— EXCERPT —
################
Mother Carey's Chickens is a 1938 drama film starring Anne Shirley and Ruby Keeler. The film was directed by Rowland V. Lee and based upon a 1917 play by Kate Douglas Wiggin and Rachel Crothers, which in turn was adapted from Wiggins' Mother Carey's Chickens.

Originally Katharine Hepburn was assigned to the lead role. She refused, however, and left RKO in order to avoid having to appear in the film.

In 1963, Walt Disney released Summer Magic, a loose remake of this film, with Hayley Mills as Nancy Carey.

Plot
Mr. Carey, a captain in the United States Navy, dies during the Spanish–American War. His wife Margaret, daughters Nancy and Kitty and sons Gilbert and Peter are left behind. They are now on their own with only Capt. Carey's pension for income. The family moves into a series of ever-smaller rented houses while Mrs. Carey works in a textile mill. When she is injured, they lease a broken down mansion for a year at a nominal fee, and invest the captain's small life insurance payment to fix it up into a boarding house. Both daughters fall in love, Kitty with a local teacher and Nancy with Tom Hamilton, the son of the absentee owner.
################
(Source data)
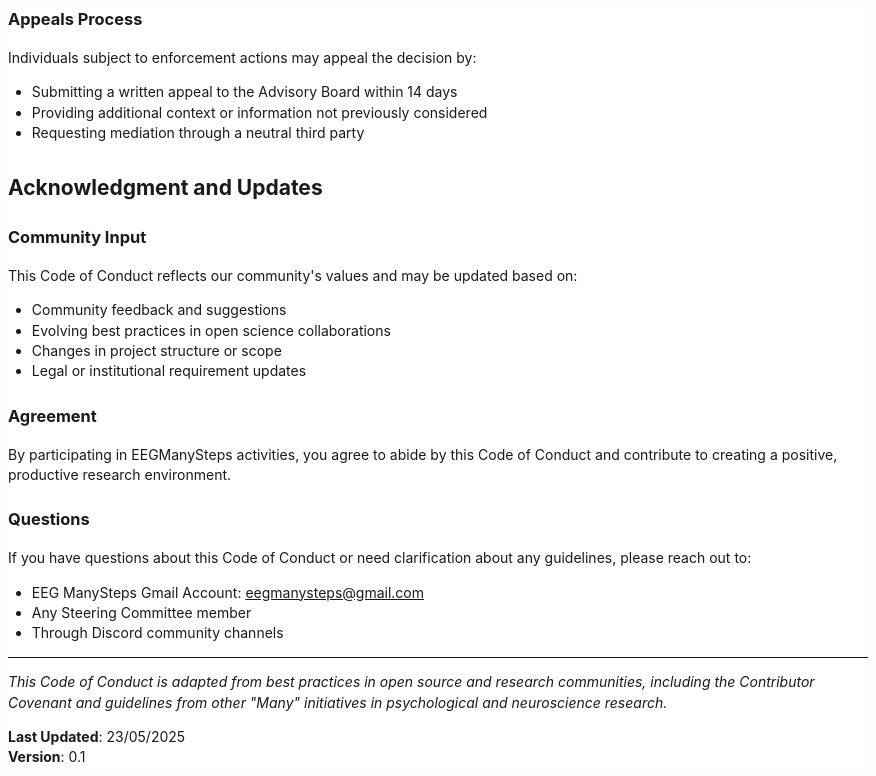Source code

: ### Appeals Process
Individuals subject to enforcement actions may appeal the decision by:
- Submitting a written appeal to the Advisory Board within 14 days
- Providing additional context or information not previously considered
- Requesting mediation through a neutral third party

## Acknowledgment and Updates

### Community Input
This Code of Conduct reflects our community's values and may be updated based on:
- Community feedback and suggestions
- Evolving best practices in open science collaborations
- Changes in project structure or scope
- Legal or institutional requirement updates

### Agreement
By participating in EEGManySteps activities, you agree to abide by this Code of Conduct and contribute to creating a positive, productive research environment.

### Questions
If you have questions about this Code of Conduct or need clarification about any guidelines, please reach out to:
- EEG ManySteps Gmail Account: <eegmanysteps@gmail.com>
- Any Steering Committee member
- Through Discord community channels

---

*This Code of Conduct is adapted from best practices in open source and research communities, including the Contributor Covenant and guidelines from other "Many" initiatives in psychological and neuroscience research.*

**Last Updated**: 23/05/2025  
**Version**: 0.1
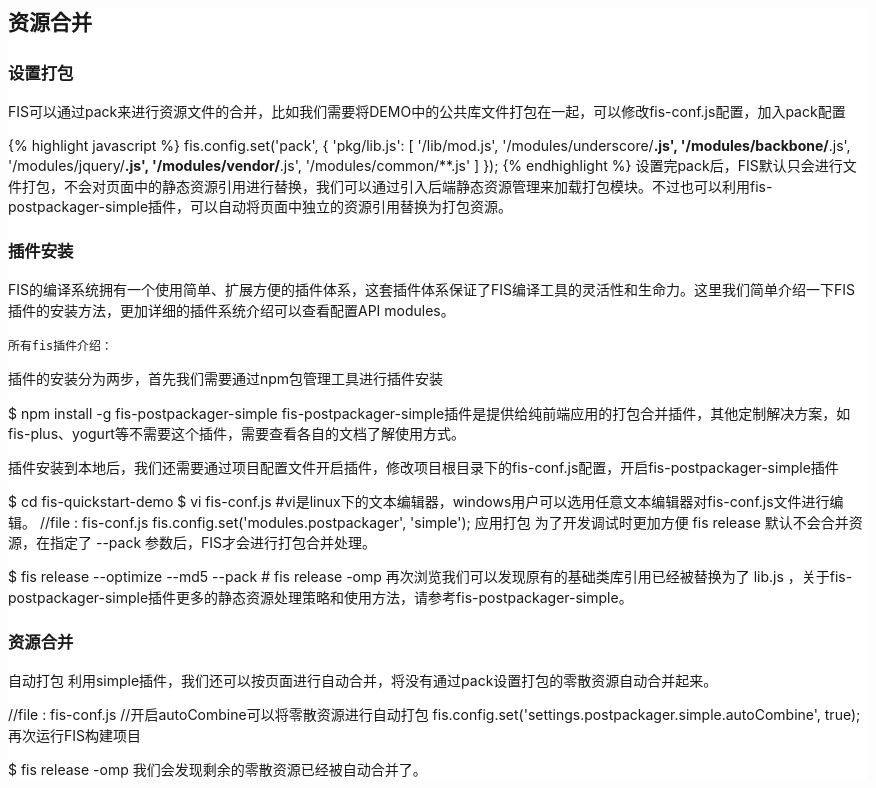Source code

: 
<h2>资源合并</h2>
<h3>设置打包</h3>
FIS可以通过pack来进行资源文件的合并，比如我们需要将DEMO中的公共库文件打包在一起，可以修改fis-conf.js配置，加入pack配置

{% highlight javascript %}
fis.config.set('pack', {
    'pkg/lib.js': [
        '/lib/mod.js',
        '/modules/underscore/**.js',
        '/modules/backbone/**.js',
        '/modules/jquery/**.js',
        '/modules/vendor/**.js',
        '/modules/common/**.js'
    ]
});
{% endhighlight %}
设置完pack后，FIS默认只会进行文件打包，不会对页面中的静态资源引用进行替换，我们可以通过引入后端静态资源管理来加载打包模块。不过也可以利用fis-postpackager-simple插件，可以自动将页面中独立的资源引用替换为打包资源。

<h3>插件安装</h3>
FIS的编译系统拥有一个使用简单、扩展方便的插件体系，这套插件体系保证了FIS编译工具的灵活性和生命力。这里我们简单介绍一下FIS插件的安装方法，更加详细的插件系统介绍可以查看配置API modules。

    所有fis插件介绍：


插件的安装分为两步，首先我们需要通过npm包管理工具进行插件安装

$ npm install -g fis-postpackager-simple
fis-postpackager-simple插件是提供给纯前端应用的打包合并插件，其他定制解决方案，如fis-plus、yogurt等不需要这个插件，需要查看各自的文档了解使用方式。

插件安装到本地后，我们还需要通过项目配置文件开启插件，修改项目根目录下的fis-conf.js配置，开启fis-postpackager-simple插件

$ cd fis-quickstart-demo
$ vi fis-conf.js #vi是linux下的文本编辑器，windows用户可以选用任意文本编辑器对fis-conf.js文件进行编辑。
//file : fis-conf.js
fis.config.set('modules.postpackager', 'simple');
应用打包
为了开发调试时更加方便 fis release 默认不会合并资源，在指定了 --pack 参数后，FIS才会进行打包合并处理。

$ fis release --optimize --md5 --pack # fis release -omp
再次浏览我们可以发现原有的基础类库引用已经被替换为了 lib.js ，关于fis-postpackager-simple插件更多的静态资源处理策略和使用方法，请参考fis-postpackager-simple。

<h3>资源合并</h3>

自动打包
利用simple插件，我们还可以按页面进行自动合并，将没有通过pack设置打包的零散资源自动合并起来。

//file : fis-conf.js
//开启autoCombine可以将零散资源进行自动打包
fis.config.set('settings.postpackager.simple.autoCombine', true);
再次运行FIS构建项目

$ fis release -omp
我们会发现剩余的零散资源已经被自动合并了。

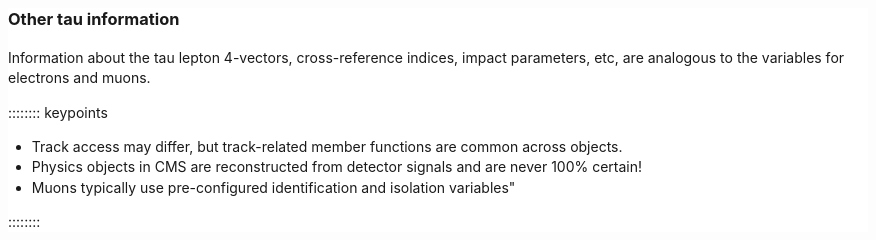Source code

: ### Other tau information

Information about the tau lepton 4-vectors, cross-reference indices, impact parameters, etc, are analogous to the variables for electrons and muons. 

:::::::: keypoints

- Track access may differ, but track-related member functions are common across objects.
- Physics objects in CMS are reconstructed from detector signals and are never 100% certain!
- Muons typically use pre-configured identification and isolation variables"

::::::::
################
— TASKS —
[1] According to the film summary, who directed the 1938 film?
[2] List every member of the Carey family named in the plot section of the film summary.
[3] State whether each statement agrees with the film summary, and quote the words that decide it: (a) Katharine Hepburn accepted the lead role; (b) Summer Magic was released in 1963; (c) Mrs. Carey worked in a textile mill.
The source data are separate material and are unrelated to the film summary.

— RESULTS OF THE TASKS —
[1] Rowland V. Lee

[2] Mr. Carey, Margaret, Nancy, Kitty, Gilbert, Peter

[3]
(a) No: "She refused, however, and left RKO in order to avoid having to appear in the film."
(b) Yes: "In 1963, Walt Disney released Summer Magic"
(c) Yes: "while Mrs. Carey works in a textile mill"